Medical negligence is an act or omission by a medical professional failing to deliver the level of care expected and therefore providing sub-standard care to a patient. The negligence then results in injury to the patient or the deterioration of a pre-existing condition.

Examples of medical negligence include:

  • A failure to diagnose the condition or a misdiagnosis
  • A mistake made during an operation/procedure
  • Administering incorrect medication
  • A lack of informed consent to the treatment
  • No warnings about the risks of treatment

Negligence within the NHS

If the medical negligence had occurred in a practice under the control of the NHS, it is recommended that you consider initially raising a complaint directly through the practice or through NHS England. Individuals or family members have 12 months to raise a complaint within the NHS from the time that the negligence occurred. This process aims to investigate the complaint, identify the facts of claim, understand any negligence by the medical practitioner and the effect this negligence has had on the individual. Once the complaint has been investigated you will receive full details of what they have found throughout their investigation alongside an outcome which can include the following.

  • A detailed explanation and/or an apology.
  • Details of any action the practice will take i.e., following internal formal procedures.
  • Potential compensation.

If you are not satisfied with the outcome of this complaint investigation or if you feel that the complaints procedure has not been followed, you can escalate your complaint to The Parliamentary and Health Service Ombudsman for further review. Once this has been investigated you will receive a written outcome from the ombudsman which will include an details of any negligence they have found, an explanation of any action they are taking, and a potential offer of compensation for any injury or loss suffered as a result of the negligence.

Legal Action

Taking any legal action should be a final resort once all other options have been exhausted or it has been established that a formal complaint would not be appropriate due to the nature of the negligence. To claim compensation for any injury or loss suffered due to medical negligence, it will need to be proven on the balance of probabilities that this negligence had directly caused your injury or loss. Medical negligence claims can be complex, and, in some cases, there will be claims for multiple injuries or losses caused by the initial negligence. Some of these potential claims may include the following.
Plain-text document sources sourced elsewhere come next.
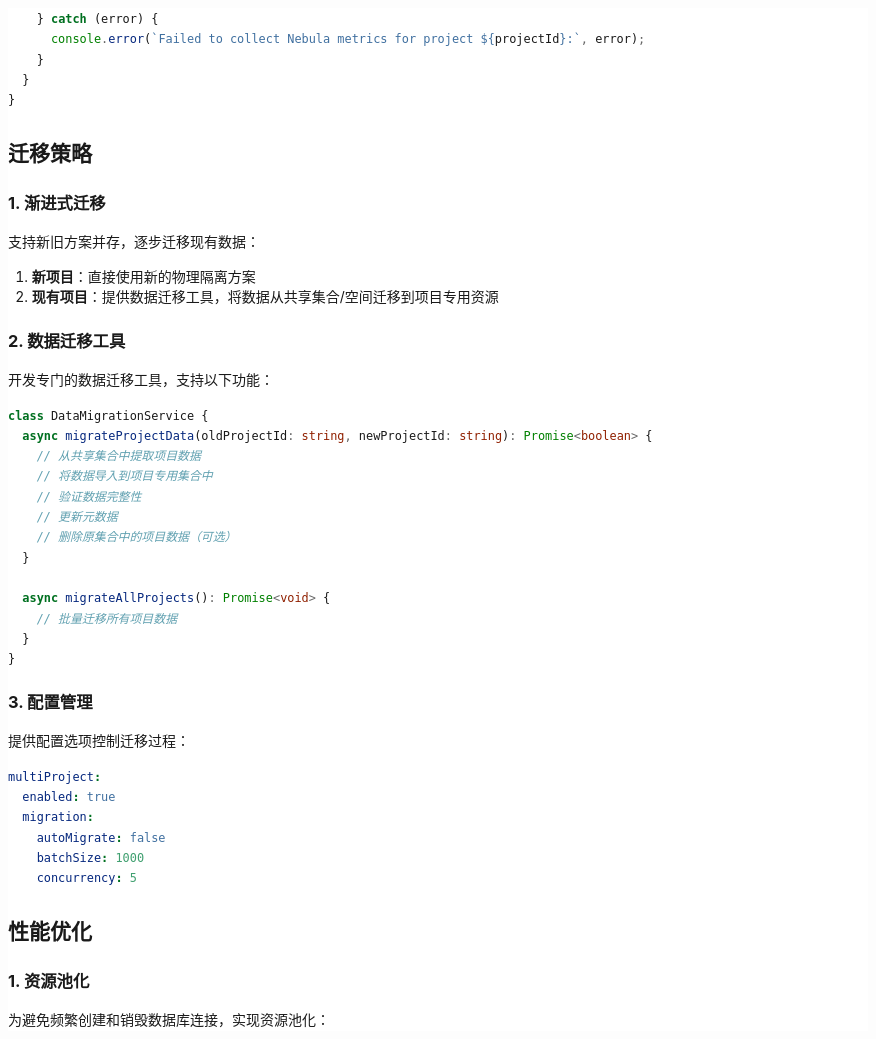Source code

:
 ```typescript
    } catch (error) {
      console.error(`Failed to collect Nebula metrics for project ${projectId}:`, error);
    }
  }
}
```

## 迁移策略

### 1. 渐进式迁移
支持新旧方案并存，逐步迁移现有数据：

1. **新项目**：直接使用新的物理隔离方案
2. **现有项目**：提供数据迁移工具，将数据从共享集合/空间迁移到项目专用资源

### 2. 数据迁移工具
开发专门的数据迁移工具，支持以下功能：

```typescript
class DataMigrationService {
  async migrateProjectData(oldProjectId: string, newProjectId: string): Promise<boolean> {
    // 从共享集合中提取项目数据
    // 将数据导入到项目专用集合中
    // 验证数据完整性
    // 更新元数据
    // 删除原集合中的项目数据（可选）
  }
  
  async migrateAllProjects(): Promise<void> {
    // 批量迁移所有项目数据
  }
}
```

### 3. 配置管理
提供配置选项控制迁移过程：

```yaml
multiProject:
  enabled: true
  migration:
    autoMigrate: false
    batchSize: 1000
    concurrency: 5
```

## 性能优化

### 1. 资源池化
为避免频繁创建和销毁数据库连接，实现资源池化：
  • Payment for treatment.
  • Psychological distress.
  • Loss of earnings.
  • Physical injury

Due to the complex nature of these claims, it is recommended that individuals instruct a medical negligence solicitor before beginning a claim. Generally, medical negligence solicitors will offer a Conditional Fee Agreement which means they will work on a no win no fee basis. Conditional Fee Agreements allow individuals to instruct solicitors to act on their behalf and to only pay the solicitor if they are successful in their claim. Solicitors will request a percentage of the damages that are awarded to the individual as payment. The time limit to claim for medical negligence is 3 years from when the incident occurred or when you first realised that you had suffered an injury due to medical negligence. Where the negligence occurred against a child, the 3-year time limit starts when the child turns 18 years old.

Reporting misconduct

If an individual has concerns over a medical practitioner’s conduct, you can report them to the relevant authority to be investigated. Misconduct by a doctors can be reported to the General Medical Council (GMC) who are responsible for overlooking the conduct of doctors in the UK and ensuring they meet the standard of medical practise that is set for them. The GMC can take action against a doctor that deviates from these standards and prevent them from practicing in the future.

Dentists are overseen by the General Dental Council, in which individuals are able to raise complaints about a dentist’s misconduct. Furthermore, the Care Quality Commission are responsible for inspecting practices of Dentists and any hygiene concerns can be reported to them directly.